Show each line in the listing below that contains the word "print".
INFORMATION SHOWN: Begin
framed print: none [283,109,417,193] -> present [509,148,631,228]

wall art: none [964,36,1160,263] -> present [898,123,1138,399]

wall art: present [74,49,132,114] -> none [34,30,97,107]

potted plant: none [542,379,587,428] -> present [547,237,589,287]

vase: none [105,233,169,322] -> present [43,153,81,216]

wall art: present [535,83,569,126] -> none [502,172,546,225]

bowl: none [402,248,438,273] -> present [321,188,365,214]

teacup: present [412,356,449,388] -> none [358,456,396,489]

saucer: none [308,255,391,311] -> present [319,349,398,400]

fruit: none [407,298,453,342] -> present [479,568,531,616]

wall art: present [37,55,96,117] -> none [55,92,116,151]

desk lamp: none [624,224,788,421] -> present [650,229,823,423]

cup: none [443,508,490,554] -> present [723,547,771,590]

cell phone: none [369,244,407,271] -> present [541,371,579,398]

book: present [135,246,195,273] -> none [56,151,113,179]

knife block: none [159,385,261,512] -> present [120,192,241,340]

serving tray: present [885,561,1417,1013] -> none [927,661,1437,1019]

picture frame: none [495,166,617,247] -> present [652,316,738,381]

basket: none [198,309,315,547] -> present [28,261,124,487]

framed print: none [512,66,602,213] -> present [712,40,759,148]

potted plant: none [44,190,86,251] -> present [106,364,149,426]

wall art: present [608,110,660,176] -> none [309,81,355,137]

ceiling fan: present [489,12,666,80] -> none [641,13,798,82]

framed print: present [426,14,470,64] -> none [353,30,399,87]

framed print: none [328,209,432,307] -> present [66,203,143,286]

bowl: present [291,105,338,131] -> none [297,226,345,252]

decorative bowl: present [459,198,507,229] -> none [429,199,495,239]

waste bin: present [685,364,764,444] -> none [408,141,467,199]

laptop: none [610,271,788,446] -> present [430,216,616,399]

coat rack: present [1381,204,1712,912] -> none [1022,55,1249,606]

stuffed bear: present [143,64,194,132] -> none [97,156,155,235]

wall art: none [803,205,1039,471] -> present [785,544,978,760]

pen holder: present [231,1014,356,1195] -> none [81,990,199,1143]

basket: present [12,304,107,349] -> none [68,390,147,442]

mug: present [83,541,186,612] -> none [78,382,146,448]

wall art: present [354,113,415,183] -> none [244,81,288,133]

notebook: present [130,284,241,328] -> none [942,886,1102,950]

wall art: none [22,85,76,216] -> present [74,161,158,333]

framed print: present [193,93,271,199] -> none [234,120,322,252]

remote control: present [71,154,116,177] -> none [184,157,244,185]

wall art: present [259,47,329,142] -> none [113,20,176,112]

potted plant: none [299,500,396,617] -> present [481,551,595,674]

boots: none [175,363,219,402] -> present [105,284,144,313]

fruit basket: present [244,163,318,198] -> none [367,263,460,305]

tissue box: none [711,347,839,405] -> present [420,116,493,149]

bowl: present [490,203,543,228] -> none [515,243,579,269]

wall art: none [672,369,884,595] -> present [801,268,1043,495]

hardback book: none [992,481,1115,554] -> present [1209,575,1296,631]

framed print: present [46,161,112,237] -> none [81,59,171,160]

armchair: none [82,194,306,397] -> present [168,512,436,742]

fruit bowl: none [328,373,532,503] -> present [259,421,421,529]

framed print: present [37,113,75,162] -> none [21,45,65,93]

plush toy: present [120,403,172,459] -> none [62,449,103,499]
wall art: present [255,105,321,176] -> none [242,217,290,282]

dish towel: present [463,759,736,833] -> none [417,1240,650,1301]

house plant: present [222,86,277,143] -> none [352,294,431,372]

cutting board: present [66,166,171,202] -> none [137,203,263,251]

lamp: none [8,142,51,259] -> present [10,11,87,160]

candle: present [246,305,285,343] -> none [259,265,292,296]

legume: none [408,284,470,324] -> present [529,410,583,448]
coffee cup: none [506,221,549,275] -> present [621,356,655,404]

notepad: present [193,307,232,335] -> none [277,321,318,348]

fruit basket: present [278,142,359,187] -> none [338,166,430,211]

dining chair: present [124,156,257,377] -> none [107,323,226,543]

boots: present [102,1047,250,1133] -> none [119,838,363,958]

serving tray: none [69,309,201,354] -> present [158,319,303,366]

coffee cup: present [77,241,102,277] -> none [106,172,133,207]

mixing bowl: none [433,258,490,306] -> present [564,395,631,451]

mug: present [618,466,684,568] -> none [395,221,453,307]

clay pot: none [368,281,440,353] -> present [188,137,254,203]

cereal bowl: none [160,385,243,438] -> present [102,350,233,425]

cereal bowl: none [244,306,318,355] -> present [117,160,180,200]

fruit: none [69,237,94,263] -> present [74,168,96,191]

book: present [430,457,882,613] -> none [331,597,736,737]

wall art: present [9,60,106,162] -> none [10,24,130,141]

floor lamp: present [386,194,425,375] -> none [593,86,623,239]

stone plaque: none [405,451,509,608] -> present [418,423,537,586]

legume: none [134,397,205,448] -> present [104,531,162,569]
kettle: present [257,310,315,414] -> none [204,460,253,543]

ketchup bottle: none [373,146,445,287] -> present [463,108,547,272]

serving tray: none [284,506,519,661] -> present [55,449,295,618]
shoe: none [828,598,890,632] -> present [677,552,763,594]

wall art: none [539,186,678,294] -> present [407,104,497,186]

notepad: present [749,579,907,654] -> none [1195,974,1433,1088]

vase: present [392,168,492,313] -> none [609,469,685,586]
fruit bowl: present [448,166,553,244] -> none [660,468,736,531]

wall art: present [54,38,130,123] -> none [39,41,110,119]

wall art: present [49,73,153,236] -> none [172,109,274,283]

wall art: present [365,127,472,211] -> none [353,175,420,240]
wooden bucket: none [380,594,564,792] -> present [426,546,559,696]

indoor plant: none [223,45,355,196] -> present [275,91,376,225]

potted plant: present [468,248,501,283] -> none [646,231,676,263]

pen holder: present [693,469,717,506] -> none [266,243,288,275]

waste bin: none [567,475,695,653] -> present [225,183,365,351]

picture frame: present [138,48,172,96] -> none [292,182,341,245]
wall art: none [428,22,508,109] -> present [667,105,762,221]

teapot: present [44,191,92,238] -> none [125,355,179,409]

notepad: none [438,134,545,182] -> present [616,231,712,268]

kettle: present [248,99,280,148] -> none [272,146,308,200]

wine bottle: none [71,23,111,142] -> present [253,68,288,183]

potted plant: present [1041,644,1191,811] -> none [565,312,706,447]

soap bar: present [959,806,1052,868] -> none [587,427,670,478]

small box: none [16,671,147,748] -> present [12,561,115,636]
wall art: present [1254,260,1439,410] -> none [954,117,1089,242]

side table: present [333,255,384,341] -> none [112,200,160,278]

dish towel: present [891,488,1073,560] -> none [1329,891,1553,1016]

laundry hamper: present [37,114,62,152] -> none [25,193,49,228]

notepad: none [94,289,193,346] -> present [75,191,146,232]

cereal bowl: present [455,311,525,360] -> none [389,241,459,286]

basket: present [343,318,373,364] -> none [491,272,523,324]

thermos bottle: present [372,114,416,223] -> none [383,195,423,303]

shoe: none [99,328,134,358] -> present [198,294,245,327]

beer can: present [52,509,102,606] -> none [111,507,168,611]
INFORMATION SHOWN: End
• _YOUR SOLUTION_
framed print: none [283,109,417,193] -> present [509,148,631,228]
framed print: none [512,66,602,213] -> present [712,40,759,148]
framed print: present [426,14,470,64] -> none [353,30,399,87]
framed print: none [328,209,432,307] -> present [66,203,143,286]
framed print: present [193,93,271,199] -> none [234,120,322,252]
framed print: present [46,161,112,237] -> none [81,59,171,160]
framed print: present [37,113,75,162] -> none [21,45,65,93]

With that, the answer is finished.